Sul secondo versante, la sensibilità costituzionale dell’autore traccia un quadro di allarmante gravità che non deve essere trascurato. Ciò che, condivisibilmente, viene contrastata è la generica, ottimistica previsione che lo spostamento dal processo e dall’esame di un giudice professionale, terzo, e sostenuto da robuste garanzie costituzionali d’indipendenza, di vari ambiti d’intervento giurisdizionale sia privo di rischi e determini un significativo miglioramento del sistema giustizia.
Senza un esame rigoroso dell’effettiva compatibilità costituzionale delle varie tipologie d’intervento in questo campo, il riconoscimento e l’attuazione giurisdizionale dei diritti delle persone può subire una contrazione ed un arretramento, richiedendo una professionalità ed una cultura costituzionale non così diffusa e non così diffusamente avvertita come necessaria per la soluzione dei conflitti. Soluzioni poco meditate possono determinare un vulnus non tollerabile alla luce dei parametri costituzionali indicati negli artt. 2,3, 24 e 111 Cost.

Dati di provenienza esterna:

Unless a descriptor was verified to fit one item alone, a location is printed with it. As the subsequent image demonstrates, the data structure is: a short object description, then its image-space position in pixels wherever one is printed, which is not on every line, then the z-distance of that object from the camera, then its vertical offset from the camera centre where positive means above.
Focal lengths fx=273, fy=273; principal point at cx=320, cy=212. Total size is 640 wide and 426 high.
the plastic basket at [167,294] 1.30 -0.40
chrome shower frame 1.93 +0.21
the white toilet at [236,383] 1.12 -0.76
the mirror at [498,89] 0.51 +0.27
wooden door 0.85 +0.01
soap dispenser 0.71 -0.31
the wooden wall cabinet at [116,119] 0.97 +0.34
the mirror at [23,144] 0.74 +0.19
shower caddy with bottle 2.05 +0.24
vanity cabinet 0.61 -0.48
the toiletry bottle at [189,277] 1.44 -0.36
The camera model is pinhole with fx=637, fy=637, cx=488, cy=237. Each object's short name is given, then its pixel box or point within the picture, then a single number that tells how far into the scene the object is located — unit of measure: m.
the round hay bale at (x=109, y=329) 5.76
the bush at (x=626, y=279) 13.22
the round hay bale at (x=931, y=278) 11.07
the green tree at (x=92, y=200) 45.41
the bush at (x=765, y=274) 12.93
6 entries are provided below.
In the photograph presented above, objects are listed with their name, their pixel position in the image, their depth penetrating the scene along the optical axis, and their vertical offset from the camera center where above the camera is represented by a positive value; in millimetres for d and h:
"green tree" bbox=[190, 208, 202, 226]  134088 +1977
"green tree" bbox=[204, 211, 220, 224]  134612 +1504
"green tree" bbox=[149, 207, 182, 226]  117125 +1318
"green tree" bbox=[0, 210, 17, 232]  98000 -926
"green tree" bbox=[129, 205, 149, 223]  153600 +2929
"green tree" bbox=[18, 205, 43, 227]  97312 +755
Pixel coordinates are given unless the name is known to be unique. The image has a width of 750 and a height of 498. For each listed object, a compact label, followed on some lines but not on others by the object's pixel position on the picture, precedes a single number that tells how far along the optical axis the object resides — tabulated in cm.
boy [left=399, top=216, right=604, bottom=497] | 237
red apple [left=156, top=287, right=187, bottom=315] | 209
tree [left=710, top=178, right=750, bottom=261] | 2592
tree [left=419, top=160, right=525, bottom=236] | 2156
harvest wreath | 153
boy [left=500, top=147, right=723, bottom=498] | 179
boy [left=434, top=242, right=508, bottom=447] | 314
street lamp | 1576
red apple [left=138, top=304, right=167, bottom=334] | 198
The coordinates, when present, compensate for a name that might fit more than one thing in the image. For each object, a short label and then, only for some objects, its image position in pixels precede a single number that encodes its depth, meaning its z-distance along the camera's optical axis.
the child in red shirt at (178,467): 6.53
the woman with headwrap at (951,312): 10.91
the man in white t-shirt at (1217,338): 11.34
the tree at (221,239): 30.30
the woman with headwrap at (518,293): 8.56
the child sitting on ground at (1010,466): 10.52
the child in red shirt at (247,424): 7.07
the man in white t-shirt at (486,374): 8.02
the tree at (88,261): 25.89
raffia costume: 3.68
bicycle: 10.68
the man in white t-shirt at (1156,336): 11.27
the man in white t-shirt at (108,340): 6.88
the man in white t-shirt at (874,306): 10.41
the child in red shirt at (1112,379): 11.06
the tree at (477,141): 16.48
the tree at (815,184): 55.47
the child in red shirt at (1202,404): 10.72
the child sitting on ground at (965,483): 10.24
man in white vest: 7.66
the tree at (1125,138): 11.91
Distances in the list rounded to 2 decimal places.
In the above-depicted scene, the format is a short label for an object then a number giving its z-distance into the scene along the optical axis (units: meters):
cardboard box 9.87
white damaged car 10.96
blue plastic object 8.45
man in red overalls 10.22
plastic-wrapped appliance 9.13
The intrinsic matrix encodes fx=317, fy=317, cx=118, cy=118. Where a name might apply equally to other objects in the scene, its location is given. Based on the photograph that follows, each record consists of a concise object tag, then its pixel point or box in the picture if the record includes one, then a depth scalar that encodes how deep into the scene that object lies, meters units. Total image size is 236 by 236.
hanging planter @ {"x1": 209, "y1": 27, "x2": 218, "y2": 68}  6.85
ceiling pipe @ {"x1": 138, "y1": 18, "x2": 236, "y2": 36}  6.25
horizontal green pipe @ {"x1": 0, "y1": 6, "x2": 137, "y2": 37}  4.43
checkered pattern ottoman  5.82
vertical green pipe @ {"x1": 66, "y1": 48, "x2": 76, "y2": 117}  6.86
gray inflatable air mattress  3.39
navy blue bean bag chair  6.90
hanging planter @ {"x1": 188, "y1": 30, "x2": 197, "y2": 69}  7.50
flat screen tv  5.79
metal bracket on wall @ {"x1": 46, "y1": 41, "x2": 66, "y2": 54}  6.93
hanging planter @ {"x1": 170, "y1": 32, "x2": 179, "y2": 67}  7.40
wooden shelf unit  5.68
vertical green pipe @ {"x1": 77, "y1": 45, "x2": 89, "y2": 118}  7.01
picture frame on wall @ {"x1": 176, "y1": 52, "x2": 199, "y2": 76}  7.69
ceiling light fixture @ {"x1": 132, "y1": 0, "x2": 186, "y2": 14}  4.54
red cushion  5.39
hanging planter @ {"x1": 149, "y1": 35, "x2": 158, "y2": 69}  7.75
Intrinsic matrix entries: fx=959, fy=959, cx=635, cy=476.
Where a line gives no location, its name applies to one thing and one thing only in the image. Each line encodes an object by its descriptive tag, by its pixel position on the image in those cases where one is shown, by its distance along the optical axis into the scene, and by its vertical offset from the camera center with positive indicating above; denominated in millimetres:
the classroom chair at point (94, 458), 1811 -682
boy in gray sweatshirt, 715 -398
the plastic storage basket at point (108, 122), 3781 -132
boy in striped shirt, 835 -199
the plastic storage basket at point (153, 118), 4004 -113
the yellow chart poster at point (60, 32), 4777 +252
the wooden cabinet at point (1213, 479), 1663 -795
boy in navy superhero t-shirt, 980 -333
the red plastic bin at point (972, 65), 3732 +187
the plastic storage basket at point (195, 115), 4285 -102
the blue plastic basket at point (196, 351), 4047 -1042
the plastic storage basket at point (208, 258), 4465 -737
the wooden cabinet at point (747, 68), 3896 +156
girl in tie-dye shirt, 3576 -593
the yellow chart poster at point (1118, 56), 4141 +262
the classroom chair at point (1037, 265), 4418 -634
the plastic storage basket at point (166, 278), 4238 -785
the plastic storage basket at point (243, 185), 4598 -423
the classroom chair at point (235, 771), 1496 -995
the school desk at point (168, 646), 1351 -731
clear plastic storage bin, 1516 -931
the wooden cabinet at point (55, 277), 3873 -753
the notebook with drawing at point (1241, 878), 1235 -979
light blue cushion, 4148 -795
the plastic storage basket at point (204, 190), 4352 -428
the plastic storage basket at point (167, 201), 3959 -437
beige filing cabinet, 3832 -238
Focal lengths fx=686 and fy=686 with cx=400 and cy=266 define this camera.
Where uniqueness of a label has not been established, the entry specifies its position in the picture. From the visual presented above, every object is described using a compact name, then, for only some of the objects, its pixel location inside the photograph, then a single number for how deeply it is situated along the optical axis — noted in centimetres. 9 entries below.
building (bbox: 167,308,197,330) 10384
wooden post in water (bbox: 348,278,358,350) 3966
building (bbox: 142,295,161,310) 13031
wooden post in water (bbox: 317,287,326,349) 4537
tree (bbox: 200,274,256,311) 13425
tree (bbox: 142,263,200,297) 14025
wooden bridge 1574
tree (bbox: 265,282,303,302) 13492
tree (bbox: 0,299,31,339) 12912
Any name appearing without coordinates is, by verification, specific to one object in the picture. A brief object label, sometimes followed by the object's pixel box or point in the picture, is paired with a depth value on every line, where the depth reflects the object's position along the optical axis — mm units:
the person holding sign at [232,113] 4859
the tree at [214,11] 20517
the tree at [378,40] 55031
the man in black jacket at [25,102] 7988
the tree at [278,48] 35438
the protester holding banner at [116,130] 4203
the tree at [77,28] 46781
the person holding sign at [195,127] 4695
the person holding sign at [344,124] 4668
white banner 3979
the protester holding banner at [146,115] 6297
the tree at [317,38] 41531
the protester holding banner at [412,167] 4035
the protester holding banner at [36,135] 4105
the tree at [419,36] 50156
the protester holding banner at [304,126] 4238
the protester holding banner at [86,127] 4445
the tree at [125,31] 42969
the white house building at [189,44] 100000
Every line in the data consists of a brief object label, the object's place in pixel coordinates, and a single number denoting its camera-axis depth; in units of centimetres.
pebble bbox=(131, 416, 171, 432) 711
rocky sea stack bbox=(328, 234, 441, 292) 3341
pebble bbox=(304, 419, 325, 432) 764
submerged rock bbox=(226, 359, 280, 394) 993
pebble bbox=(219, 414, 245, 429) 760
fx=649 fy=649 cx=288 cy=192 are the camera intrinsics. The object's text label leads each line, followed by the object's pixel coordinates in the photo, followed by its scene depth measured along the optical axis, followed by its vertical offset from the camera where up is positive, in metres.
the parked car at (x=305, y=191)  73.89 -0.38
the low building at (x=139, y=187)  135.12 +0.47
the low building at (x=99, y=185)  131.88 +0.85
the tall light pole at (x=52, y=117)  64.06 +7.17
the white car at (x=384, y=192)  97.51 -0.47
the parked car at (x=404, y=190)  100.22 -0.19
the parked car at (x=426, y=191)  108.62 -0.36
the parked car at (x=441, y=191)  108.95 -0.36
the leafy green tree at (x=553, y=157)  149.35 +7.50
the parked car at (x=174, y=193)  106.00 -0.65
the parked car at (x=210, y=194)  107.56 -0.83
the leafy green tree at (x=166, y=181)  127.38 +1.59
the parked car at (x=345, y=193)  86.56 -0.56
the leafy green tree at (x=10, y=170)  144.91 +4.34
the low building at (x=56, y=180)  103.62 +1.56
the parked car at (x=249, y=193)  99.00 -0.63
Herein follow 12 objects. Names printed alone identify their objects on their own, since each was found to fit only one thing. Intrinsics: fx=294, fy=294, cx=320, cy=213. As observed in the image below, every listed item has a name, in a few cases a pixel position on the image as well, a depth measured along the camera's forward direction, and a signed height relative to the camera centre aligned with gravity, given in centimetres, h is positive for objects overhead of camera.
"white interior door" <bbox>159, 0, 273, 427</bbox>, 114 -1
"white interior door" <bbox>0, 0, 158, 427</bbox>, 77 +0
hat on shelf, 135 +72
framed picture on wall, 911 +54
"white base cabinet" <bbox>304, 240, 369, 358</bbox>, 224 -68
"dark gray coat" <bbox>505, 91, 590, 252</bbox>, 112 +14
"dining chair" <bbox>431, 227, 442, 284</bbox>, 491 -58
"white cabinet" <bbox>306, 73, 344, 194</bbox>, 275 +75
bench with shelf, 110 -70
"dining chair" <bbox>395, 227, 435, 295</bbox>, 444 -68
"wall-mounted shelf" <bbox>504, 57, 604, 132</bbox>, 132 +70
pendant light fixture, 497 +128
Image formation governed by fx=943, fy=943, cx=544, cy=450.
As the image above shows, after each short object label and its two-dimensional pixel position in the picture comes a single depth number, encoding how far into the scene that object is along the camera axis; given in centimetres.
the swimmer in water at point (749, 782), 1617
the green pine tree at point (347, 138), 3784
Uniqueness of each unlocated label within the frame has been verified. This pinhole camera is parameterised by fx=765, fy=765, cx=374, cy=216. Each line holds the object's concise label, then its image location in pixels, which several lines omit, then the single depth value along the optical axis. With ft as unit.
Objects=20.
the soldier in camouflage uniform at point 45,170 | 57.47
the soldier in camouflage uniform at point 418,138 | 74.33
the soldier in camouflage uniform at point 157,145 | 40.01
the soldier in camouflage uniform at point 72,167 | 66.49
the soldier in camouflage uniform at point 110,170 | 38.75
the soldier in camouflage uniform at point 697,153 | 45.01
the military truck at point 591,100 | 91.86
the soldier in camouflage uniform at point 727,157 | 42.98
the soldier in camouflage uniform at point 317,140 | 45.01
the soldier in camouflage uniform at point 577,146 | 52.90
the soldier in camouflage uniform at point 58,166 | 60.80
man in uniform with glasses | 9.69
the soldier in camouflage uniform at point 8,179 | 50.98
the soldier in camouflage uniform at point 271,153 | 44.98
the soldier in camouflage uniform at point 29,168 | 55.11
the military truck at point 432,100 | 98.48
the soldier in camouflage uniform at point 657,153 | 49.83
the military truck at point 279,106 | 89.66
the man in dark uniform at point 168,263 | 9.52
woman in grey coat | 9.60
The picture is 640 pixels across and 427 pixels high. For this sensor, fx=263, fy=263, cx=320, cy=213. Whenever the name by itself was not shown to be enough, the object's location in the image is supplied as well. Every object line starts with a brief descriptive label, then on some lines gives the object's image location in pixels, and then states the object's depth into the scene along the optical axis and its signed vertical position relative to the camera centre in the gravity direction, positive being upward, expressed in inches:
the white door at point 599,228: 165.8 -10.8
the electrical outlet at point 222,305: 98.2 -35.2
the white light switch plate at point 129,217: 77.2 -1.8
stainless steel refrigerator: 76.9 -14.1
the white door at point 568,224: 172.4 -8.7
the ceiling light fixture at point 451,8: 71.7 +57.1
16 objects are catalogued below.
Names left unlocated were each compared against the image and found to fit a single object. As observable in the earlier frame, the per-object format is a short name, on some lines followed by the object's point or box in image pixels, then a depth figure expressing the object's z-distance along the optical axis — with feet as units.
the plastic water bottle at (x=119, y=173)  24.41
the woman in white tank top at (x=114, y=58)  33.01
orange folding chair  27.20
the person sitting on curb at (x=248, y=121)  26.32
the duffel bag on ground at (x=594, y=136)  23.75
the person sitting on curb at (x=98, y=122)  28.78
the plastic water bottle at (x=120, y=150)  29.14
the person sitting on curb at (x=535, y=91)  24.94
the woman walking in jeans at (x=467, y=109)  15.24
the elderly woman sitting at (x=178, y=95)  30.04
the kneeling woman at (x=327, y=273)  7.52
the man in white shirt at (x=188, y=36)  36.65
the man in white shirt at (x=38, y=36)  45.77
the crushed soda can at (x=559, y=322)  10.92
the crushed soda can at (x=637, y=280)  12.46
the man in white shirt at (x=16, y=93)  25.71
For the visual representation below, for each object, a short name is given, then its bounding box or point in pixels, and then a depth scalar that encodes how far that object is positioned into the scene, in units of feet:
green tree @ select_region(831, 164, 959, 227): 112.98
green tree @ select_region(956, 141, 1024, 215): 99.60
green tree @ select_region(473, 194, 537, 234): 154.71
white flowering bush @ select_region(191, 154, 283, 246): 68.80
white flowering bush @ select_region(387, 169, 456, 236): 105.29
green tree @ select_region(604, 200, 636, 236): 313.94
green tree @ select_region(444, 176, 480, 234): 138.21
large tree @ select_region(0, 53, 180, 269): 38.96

Maggiore cautela nell’attribuzione di settori d’intervento ai giudici onorari e doverosa selezione delle materie da degiurisdizionalizzare, oltre che rigorosa formazione degli uni e degli altri sono misure non procrastinabili.
L’attenzione dell’autore non si esaurisce, però, nel richiamo all’irrinunciabilità della giurisdizione così come delineata dal nostro costituente ma si sofferma anche sulle effettive gravi disfunzioni della giustizia civile. Alla complessiva operosità e diligenza riconosciuta anche in sede europea corrisponde un prodotto inadeguato, sotto il profilo dell’efficienza temporale e talvolta dei contenuti. Le ragioni sono note.
Le misure non possono che investire la variabile risorse, rimasta immutata ed anzi progressivamente erosa sia con riferimento alle risorse umane (il personale amministrativo è in numero esiguo). Le più ragionevoli sono efficacemente descritte nell’ultimo capitolo. Tutte le altre sono da scongiurare.
Salviamo la giustizia civile anche dalla compulsività non meditata degli interventi legislativi, salviamola dalle misure demagogiche, dalla fretta di rispondere alle richieste dell’Unione Europea e conserviamone la dimensione costituzionale.